The London-listed company said on Monday it was selling its 80 per cent stake in the Ghana subsidiary to French wine group Castel, which already acts as a brewing and distribution partner to Diageo in a number of African markets. A sale price of $81mn has been agreed.
The disposal follows speculation about Diageo’s portfolio of brands as it prepares to announce annual results next week.

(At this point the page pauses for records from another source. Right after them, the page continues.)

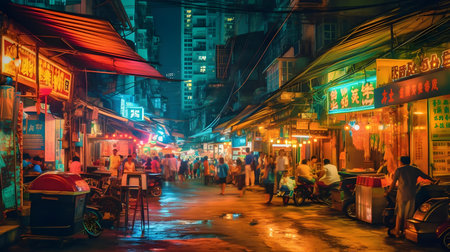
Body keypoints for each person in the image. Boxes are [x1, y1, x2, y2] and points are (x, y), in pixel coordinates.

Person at [385, 156, 436, 238]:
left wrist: (388, 192)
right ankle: (406, 231)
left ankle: (397, 231)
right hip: (412, 194)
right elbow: (425, 176)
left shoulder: (399, 170)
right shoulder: (415, 169)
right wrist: (433, 180)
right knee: (409, 214)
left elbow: (393, 183)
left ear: (401, 162)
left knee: (399, 213)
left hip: (402, 195)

The company over the weekend was forced to deny reports that it was considering a sale of Guinness or its 34 per cent stake in Moët Hennessy, the wine and spirits division of the French luxury conglomerate LVMH.
Investors and analysts expect Diageo to lower its ambitious midterm sales guidance of 5 to 7 per cent at its full-year earnings on February 4, following a period of slow growth.

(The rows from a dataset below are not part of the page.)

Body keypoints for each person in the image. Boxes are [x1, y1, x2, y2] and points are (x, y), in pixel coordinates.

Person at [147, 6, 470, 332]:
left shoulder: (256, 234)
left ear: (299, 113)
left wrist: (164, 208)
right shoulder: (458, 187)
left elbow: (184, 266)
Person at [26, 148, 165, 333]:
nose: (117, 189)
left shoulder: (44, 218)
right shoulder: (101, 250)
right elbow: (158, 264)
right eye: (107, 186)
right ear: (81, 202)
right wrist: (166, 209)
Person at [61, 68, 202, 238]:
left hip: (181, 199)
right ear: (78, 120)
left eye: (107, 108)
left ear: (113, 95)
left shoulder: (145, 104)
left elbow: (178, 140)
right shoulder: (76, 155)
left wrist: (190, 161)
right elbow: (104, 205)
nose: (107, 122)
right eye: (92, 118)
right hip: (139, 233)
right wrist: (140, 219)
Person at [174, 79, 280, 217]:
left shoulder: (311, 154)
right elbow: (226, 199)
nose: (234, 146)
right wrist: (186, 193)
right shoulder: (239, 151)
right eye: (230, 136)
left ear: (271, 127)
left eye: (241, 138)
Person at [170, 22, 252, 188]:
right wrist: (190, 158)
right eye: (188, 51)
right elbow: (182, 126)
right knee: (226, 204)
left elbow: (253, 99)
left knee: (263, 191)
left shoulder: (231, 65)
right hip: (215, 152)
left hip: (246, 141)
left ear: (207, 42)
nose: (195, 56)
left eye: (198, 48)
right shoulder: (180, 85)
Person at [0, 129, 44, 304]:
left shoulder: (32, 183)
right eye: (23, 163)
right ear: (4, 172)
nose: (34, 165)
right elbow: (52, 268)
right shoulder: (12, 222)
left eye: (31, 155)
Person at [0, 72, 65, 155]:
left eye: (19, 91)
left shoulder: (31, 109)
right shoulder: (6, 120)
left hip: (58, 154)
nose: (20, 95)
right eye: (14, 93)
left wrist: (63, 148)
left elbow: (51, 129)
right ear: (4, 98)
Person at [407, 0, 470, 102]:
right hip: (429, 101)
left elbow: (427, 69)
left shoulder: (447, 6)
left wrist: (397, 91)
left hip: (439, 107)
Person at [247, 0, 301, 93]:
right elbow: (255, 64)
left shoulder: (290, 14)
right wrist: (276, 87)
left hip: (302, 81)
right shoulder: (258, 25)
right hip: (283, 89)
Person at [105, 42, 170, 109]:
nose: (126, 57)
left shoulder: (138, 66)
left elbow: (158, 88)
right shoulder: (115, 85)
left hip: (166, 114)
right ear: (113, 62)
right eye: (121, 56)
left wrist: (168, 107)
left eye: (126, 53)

Guinness Ghana, which is listed on the Ghana Stock Exchange, is the latest subsidiary Diageo has offloaded as it switches to what it calls an “asset-light” model in markets with greater currency and economic volatility such as in Africa.
Diageo has already sold Guinness Cameroon to Castel for £389mn and Meta Abo Brewery, its brewery in Ethiopia, to a unit of the French company.
In 2024, it sold its 58 per cent stake in its Lagos-listed subsidiary Guinness Nigeria to Singaporean conglomerate Tolaram for N81.60 per share or about N103bn ($70mn) during a broader exodus of western companies from the market on the back of a long-running currency crisis.
Diageo has also offloaded a string of underperforming brands over the past year, including Venezuelan rum Pampero and Dutch liqueur Safari.